Project Summary Heart failure (HF) is associated with a 5-year mortality of 50% and the incidence is still rising. Identifying novel strategies to HF is of urgent clinical need. One missed opportunity is that HF is associated with a stereotypical gene expression program, however, the current therapy focuses on improving hemodynamics and neurohormonal milieu, the already committed gene program is not reversed. We have identified a circadian repressor REV-ERBα, which binds near pathological driver transcription factor MEF2s in the heart and prevents pathological gene program activation during HF. We demonstrated that pharmacological agonist of REV-ERBα ameliorates cardiac hypertrophy and HF during a variety of stresses both as prevention and as late disease stabilization. Cardiac deletion of REV-ERBα and b leads to exaggerated heart failure after pressure overload and spontaneously with aging. Further, we found REV-ERBα agonist has a similar effect in human induced pluripotent stem cells derived cardiomyocytes. We thus hypothesize that REV-ERBα inhibits cardiac pathological remodeling through transcriptional repression at the aberrantly activated MEF2 enhancers. Our long-term goal is to understand how REV-ERBα inhibits gene program in the cardiomyocytes and develop REV-ERBα enhancement as a novel therapeutic strategy for HF. In this proposal, we have two specific aims towards this goal: (1) define the role of REV-ERB in the cardiomyocytes at rest and under cardiac stress; (2) determine the molecular basis of REV-ERBα and MEF2c interaction during cardiac remodeling. Completion of this proposal will have significant impact in understanding gene regulation in the heart during pathological remodeling and potentially expand our therapeutic strategies for HF treatment.

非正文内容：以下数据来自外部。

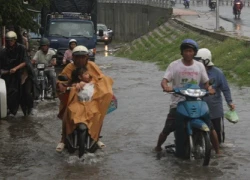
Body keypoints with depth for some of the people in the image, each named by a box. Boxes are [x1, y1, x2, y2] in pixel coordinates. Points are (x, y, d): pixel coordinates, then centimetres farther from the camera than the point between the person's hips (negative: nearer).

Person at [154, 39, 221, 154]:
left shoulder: (199, 66, 8)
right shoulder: (174, 65, -2)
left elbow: (205, 82, 12)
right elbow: (164, 80, -11)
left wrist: (209, 88, -12)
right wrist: (166, 86, -34)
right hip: (178, 103, -2)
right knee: (167, 129, -6)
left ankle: (217, 151, 10)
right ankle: (158, 147, 20)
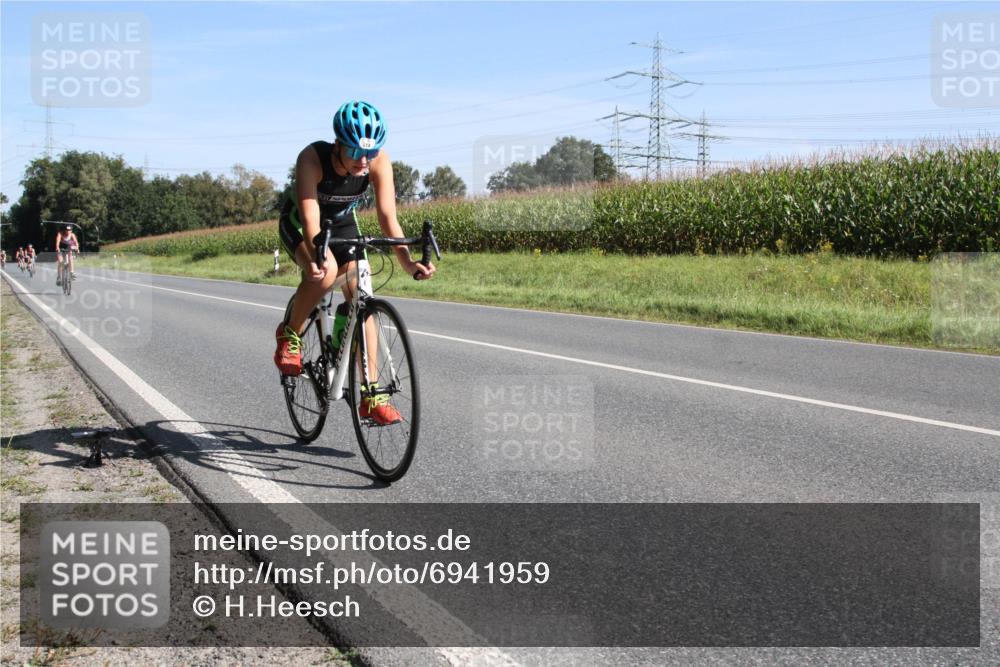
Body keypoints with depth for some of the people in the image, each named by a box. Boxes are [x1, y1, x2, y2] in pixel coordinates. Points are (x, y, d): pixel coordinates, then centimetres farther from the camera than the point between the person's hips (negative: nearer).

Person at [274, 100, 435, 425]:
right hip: (298, 225, -3)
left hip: (342, 224, 3)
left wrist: (407, 261, -47)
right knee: (325, 273, -35)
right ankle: (290, 334, -5)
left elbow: (388, 216, -32)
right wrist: (318, 258, -61)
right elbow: (310, 216, -43)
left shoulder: (379, 162, -27)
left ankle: (371, 396, -9)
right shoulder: (312, 158, -35)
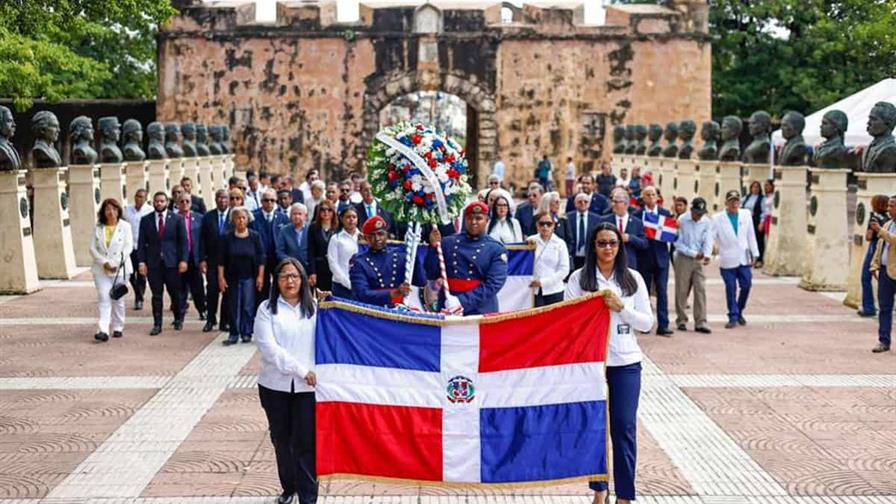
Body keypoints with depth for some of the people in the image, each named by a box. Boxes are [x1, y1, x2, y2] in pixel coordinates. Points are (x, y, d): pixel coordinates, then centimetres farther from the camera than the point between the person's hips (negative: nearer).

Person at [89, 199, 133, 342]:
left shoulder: (125, 226, 0)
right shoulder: (98, 228, 5)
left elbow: (128, 247, -7)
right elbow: (93, 248, 2)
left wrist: (115, 264, -16)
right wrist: (105, 263, -11)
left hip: (120, 268, -1)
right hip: (101, 269, 1)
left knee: (118, 299, 8)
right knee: (103, 298, -9)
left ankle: (118, 328, 21)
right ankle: (103, 330, -17)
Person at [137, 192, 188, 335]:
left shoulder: (177, 219, 3)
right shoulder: (146, 220, 7)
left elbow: (183, 241, 1)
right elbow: (141, 243, 6)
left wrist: (183, 260, -7)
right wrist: (141, 262, -4)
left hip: (172, 262, -1)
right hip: (153, 263, 1)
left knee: (175, 293, 6)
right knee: (156, 295, 2)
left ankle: (178, 320, 25)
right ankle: (157, 324, 7)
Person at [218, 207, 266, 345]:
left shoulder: (255, 236, -1)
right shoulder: (227, 237, 0)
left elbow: (261, 258, 0)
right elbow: (222, 260, 1)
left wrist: (260, 276, -5)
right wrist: (221, 277, -4)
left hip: (249, 277, -1)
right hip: (232, 277, 1)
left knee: (248, 306, -2)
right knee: (233, 307, 4)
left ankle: (246, 333, 6)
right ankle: (234, 334, 9)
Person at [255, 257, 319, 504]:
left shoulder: (316, 307, 5)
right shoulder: (267, 309, 1)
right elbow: (268, 347, -10)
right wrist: (300, 369, -15)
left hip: (308, 386, -1)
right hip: (275, 385, 1)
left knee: (305, 443, -4)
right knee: (281, 440, 14)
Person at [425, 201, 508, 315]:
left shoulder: (496, 249, 0)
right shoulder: (448, 243, 7)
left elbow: (492, 285, -10)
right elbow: (431, 275, 4)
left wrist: (462, 301, -20)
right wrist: (434, 247, -9)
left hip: (481, 312, -2)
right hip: (447, 310, 2)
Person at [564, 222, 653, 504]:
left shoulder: (632, 278, 5)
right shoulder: (579, 278, 0)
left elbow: (647, 323, 2)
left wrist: (621, 307, -11)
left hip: (626, 363, 1)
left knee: (624, 427, 0)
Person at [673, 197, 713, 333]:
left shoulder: (706, 222, -1)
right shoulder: (682, 220, -9)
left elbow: (708, 240, -4)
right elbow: (678, 242, -9)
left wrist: (706, 254, -23)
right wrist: (693, 253, -15)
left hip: (699, 260, 2)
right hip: (683, 259, -2)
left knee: (701, 290, -4)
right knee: (682, 291, 3)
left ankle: (700, 322, -2)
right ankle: (681, 320, 15)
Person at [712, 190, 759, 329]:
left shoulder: (746, 214, 7)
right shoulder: (718, 218, -2)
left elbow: (751, 235, 10)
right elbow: (712, 236, -5)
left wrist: (754, 253, 9)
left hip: (744, 258, 3)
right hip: (727, 260, -3)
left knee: (746, 285, 2)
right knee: (730, 289, 0)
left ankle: (739, 312, 24)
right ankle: (733, 317, 10)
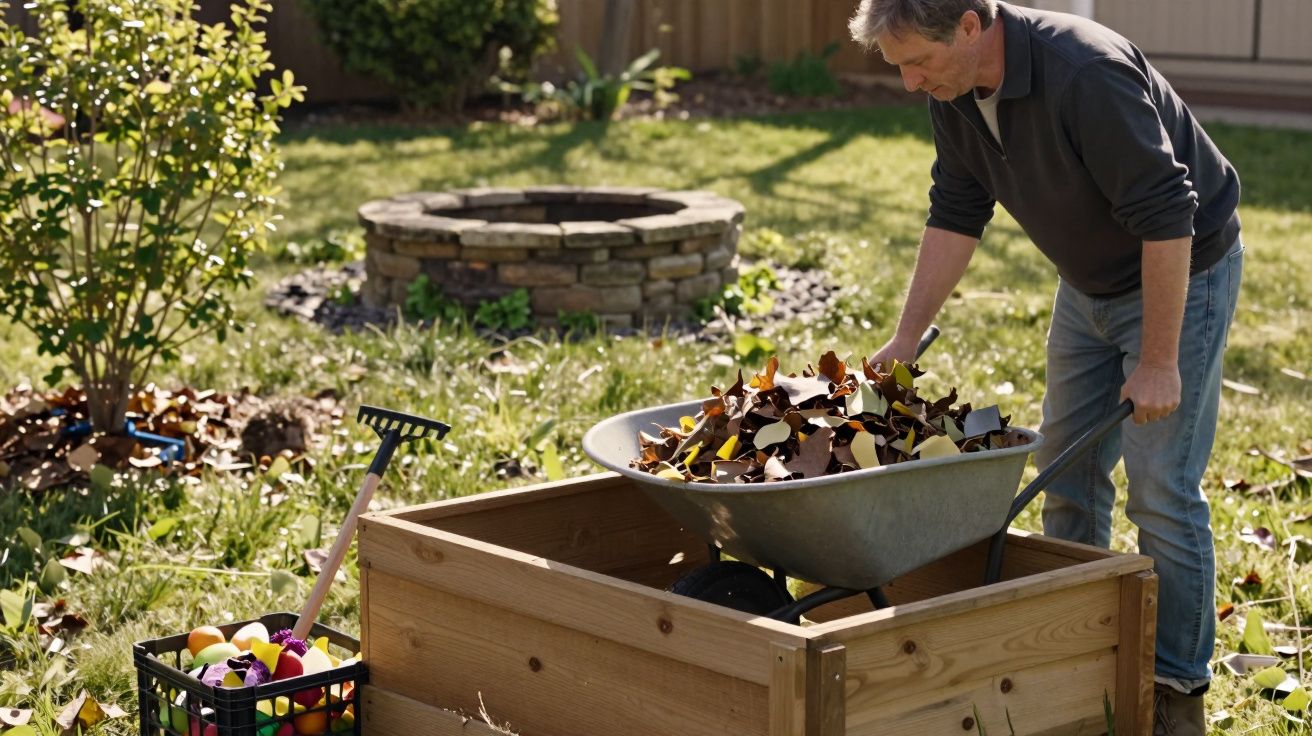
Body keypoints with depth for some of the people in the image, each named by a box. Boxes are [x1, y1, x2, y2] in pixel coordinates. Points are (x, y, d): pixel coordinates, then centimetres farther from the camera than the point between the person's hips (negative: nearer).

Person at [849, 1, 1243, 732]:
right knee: (1067, 471, 11)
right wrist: (905, 339, -2)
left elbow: (1166, 217, -31)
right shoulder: (955, 93, -9)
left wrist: (1158, 362, -27)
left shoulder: (1087, 74, -34)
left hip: (1181, 270, -8)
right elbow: (956, 215, 2)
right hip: (1090, 281, 8)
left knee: (1161, 488, -8)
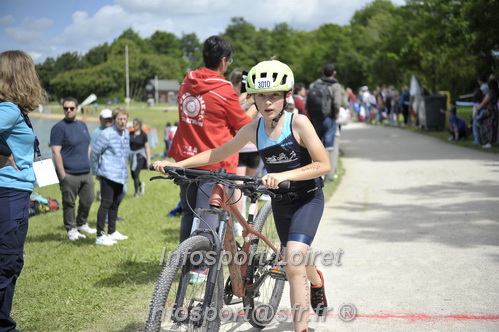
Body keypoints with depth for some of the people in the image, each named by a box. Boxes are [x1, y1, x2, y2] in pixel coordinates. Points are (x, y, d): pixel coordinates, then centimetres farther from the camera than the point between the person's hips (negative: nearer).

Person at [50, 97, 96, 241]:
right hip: (69, 174, -7)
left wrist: (89, 165, 15)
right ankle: (71, 230, 13)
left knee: (88, 200, 12)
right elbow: (56, 151, -13)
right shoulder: (59, 127, -7)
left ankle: (82, 224, 30)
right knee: (69, 203, 2)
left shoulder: (82, 125, 14)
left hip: (86, 173, 7)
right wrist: (62, 174, -16)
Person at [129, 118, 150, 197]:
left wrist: (149, 159, -5)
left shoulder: (143, 135, -4)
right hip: (132, 155, 4)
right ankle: (141, 185, 38)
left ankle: (136, 192, 1)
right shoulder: (130, 134, 4)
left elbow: (147, 147, -1)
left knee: (136, 174, -13)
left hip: (140, 156, -4)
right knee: (133, 175, 7)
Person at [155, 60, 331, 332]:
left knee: (293, 267, -21)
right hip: (280, 202, 5)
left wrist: (283, 175, -35)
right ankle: (317, 282, 58)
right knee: (298, 259, 22)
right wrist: (176, 164, -3)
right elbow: (219, 153, 6)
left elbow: (324, 164, -23)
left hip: (308, 199, -5)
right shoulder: (253, 129, -5)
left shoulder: (298, 123, -19)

项目概要 心力衰竭 (HF) 与 50% 的 5 年死亡率相关，且发病率仍在上升。 临床迫切需要治疗心力衰竭的新策略，而错过的一个机会是心力衰竭与一种疾病有关。 然而，刻板的基因表达计划目前的治疗重点是改善血流动力学和 在神经激素环境中，已经确定的基因程序不会被逆转。我们已经确定了昼夜节律。 阻遏蛋白 REV-ERBα，与心脏中的病理驱动转录因子 MEF2 附近结合并阻止 我们证明了 REV-ERBα 的药理学激动剂。 在各种压力下改善心脏肥大和心力衰竭，作为预防和晚期疾病 REV-ERBα 和 b 的心脏缺失会导致压力超负荷后严重的心力衰竭。 此外，我们发现 REV-ERBα 激动剂在人体诱导中具有类似的效果。 多能干细胞衍生的心肌细胞因此截获REV-ERBα抑制心脏病理学。 通过异常激活的 MEF2 增强子的转录抑制进行重塑 我们的长期目标。 是了解REV-ERBα如何抑制心肌细胞中的基因程序并发展REV-ERBα 增强作为心力衰竭的新治疗策略在这项提案中，我们有两个具体目标。 目标：(1) 确定 REV-ERB 在静息和心脏应激状态下心肌细胞中的作用；(2) 确定 REV-ERB 在心肌细胞中的作用； 心脏重塑过程中 REV-ERBα 和 MEF2c 相互作用的分子基础 完成该提案。 将对理解心脏病理重塑过程中的基因调控产生重大影响 潜在地扩展我们的心力衰竭治疗策略。